3 – Sem embargo, algumas proposições são de saída inevitáveis, do ponto de vista da sustentação do discurso. A estrutura teórica não visa, em princípio, o conteúdo do caso singular, mas o universal do caso, e portanto, um local definido de acomodação de um conceito. Assim, aquilo que é regular, e que, como fenômeno, se impõe. É uma escolha, entretanto (ainda que insabida) do pesquisador, a posição e o alvo que tomará diante de um dado. Mesmo a escolha desta posição, sem exagerar, é determinada por discursos precedentes. Não há aqui, conforme Blanché, um dado bruto, posto que sua apreensão se dá por uma via constituída e analisada pela própria via simbólica.

4 – Tudo isto indica que uma escolha, preferimos usar tomada de posição em lugar de escolha, é antes ética, isto é, está em acordo (e portanto funciona nos moldes de um sintoma) com o desejo daquele que a efetua. Neste sentido é ética por ser da ordem de uma posição frente à repetição do reencontro com seu objeto, ou de rompimento com esta via, e assim, forçando o que chamamos economia psíquica a produzir outros caminhos. Nada mais do que, em termos significantes, servir-se de outros discursos. Trata-se, em linhas gerais, de um processo de ajuste do objeto ao desejo, do desejo ao objeto, ou da constatação de sua identidade apenas parcial, deixando lugar para o passo seguinte.
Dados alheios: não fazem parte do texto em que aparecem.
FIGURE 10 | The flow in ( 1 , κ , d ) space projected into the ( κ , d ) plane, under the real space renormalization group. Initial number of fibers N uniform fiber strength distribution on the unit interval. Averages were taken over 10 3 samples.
5 – O passo seguinte pode ser descrito como análise ou julgamento, e consiste em desfazer as semelhanças para isolar a diferença. É esta operação que é evitada pelo processo de identificação. A identificação fornece os meios de reencontro do objeto com o saber, e consiste em repetição: um padrão imitado e atualizado pela atração do objeto. Nesta via, quando há uma identificação com o objeto, o discurso é revivido como atual, uma vez que restava latente, apenas. A transferência, a suposição de saber no Outro, é sentida não somente como afetuosa, pela projeção do narcisismo, mas também como identificação de pensamento: o sujeito tem a súbita certeza de que seu objeto conhece seu discurso.
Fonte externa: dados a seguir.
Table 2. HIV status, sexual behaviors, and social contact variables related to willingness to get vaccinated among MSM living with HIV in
6 – Este reconhecimento do mais íntimo no Outro é inexorável enquanto sustente-se a identificação. Isto revela, a posteriori, contrariando a maioria da opinião hodierna que descamba pela alienação, que ela não é possível somente pelo ambiente contextual, mas, e somente se já fosse outrora inscrita. A alienação enquanto tal é uma operação tão constitutiva que inconsciente, desde a origem.
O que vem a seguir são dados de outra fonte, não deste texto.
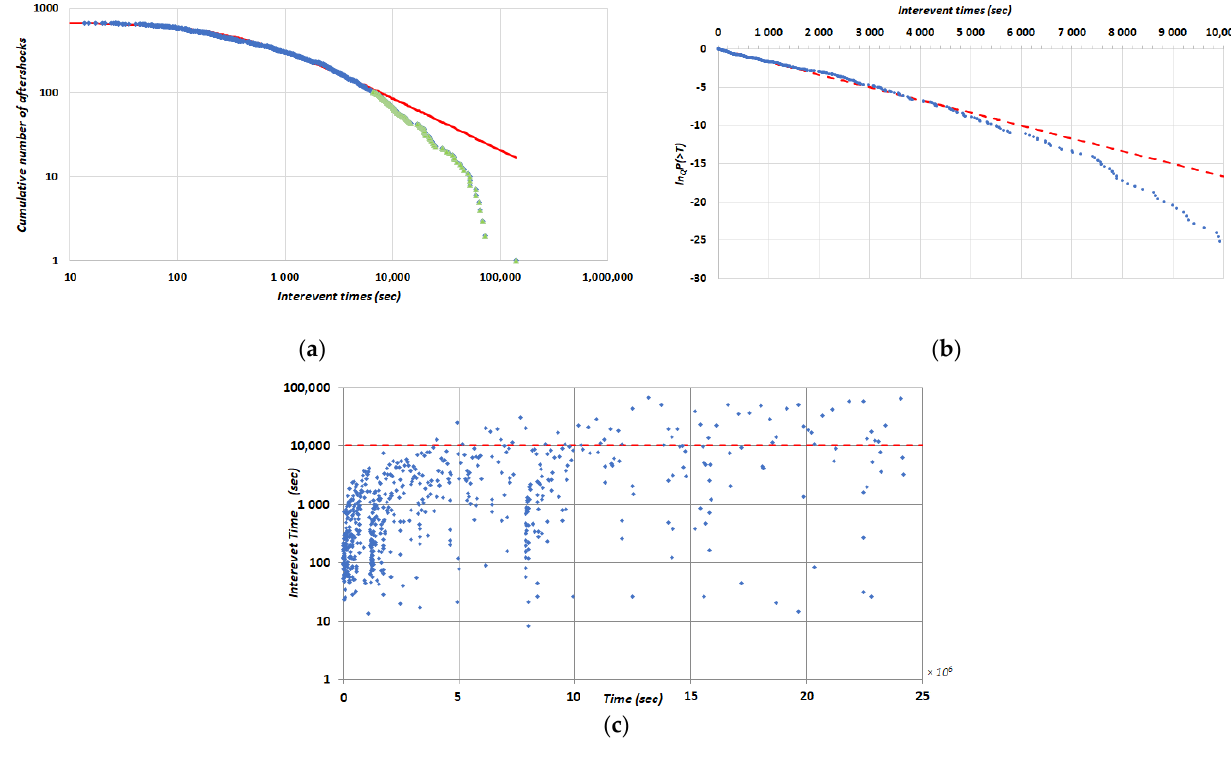
Figure 4. ( a ) The interevent times CDF of the 2021 M w 6.3 Elassona Earthquake, for the aftershocks with M > M c . The scarlet stroke is the Q -exponential fitting with q = 1.62. The change of colors indicates the crossover between the NESP (blue circles) and BG statistics (green triangles). ( b ) The ln Q P (> T ) as a function of T , where the scarlet line presents the fitting with q = 1.62 and correlation coefficient 0.9936 up to T c . T c value close to 4587 s is suggested by the deviation from linearity. ( c ) Interevent time T evolution with time t since the main shock. The red line illustrates the T c value.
7 – O discurso do Outro é o inconsciente, disse Lacan. Eis aí o campo onde se trava hoje, na educação – mas não só – a batalha ideológica. Repare-se que há nisso método: visa-se a educação superior num primeiro momento, porque onde é possível desmontar a alienação recebida, pela via do pensamento crítico, para, em seguida, instaurar no princípio (base) um discurso livre de contraposições. Aqui reencontramos o frágil espaço onde a psicologia das massas se encontra com a do sujeito: a criação de exércitos se dá e perpetua-se nestes moldes.